Progressivement, le spectateur va tenter de démêler l’écheveau des vérités et contre-vérités, de retracer le fil d’une histoire tragique en suivant les souvenirs des deux protagonistes. La fiabilité des affirmations de Ray sur sa vie réelle est forcément sujette à caution. Pourtant, l’interprétation des faits de l’époque nous plonge ponctuellement dans le doute, vite balayé par une autre affirmation de l’un ou de l’autre. Ce ping-pong verbal, où les mots s’entrechoquent, où les phrases sont interrompues, où les syllabes restent en suspens, est une des grandes réussites de la pièce. Les comédiens excellent tous les deux dans cette joute qui passe de la colère à l’incompréhension, de la tristesse à la rage, de la honte aux regrets. Des montagnes russes d’émotions contradictoires qui bouleversent le spectateur.

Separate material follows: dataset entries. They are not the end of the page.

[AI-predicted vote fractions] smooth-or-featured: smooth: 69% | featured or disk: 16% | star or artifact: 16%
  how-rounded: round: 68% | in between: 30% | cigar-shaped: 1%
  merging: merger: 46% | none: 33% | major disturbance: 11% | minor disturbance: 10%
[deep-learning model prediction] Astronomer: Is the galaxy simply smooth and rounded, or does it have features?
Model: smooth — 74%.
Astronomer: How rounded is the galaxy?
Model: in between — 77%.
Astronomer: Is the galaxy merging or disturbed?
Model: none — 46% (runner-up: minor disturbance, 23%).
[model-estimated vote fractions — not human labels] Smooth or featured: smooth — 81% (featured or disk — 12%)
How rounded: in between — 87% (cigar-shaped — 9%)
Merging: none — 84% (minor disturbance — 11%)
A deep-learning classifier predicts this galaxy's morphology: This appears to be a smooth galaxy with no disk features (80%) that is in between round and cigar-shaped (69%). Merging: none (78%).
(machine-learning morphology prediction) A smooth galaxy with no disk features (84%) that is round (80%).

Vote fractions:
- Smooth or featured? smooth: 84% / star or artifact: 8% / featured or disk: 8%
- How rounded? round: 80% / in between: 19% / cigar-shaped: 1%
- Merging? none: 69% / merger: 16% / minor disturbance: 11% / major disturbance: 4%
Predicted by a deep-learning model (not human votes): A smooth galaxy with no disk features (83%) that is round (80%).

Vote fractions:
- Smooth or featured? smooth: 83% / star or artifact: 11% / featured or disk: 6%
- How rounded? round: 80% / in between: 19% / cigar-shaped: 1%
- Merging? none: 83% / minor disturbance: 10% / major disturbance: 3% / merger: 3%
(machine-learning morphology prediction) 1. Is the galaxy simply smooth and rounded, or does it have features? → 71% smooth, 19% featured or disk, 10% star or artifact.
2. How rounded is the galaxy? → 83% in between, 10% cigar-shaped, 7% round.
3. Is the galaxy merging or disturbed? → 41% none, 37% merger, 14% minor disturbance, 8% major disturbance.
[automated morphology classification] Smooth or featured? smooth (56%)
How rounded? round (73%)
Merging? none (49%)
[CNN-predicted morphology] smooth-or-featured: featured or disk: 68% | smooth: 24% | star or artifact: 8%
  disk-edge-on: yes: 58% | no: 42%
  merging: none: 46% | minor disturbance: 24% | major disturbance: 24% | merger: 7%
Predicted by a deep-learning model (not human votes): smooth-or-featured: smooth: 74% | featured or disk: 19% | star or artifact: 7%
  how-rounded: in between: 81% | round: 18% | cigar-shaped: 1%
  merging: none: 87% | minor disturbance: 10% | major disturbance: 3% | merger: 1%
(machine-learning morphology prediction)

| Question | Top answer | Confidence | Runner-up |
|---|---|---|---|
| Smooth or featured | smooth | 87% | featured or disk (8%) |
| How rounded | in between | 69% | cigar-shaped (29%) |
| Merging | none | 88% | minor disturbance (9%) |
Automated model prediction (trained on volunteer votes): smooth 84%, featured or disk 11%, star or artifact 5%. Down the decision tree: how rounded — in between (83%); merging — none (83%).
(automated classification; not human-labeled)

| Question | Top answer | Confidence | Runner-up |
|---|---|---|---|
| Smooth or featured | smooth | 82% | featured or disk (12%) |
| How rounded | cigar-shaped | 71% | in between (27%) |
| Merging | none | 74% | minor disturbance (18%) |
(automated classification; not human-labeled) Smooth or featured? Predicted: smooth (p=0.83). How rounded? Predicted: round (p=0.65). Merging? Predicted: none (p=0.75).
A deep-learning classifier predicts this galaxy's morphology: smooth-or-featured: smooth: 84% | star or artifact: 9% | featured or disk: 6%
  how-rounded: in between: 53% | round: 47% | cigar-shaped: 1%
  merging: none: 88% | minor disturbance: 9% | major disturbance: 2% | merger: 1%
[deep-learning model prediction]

Comme certains auteurs de faits de pédophilie (et plus généralement de violence faites aux femmes), Ray affirme qu’il n’est « pas comme tous les autres », qu’on ne l’y reprendra plus. Il use d’arguments tantôt désespérés, tantôt à la limite du cocasse. Una lui accorde un temps le bénéfice du doute, à moins que ce ne soit pour mieux le confronter. Nous hésitons avec elle… Jusqu’au dernier rebondissement.
Blackbird est une pièce pour acteurs, où ils peuvent donner la mesure de leur talent. Et les deux ne s’en privent pas. Jil Devresse, la jeune Tanja / Jenny de la première saison de Capitani a gagné en maturité et apporte au rôle difficile d’Una les nuances nécessaires. Jules Werner est totalement dans le personnage avec qu’il faut d’ambiguïté entre violence et culpabilité. Tout cela dans un froid décor signé Anouk Schiltz qui évoque le sordide de la baraque de chantier à peine égayée par la musique de Claire Parsons.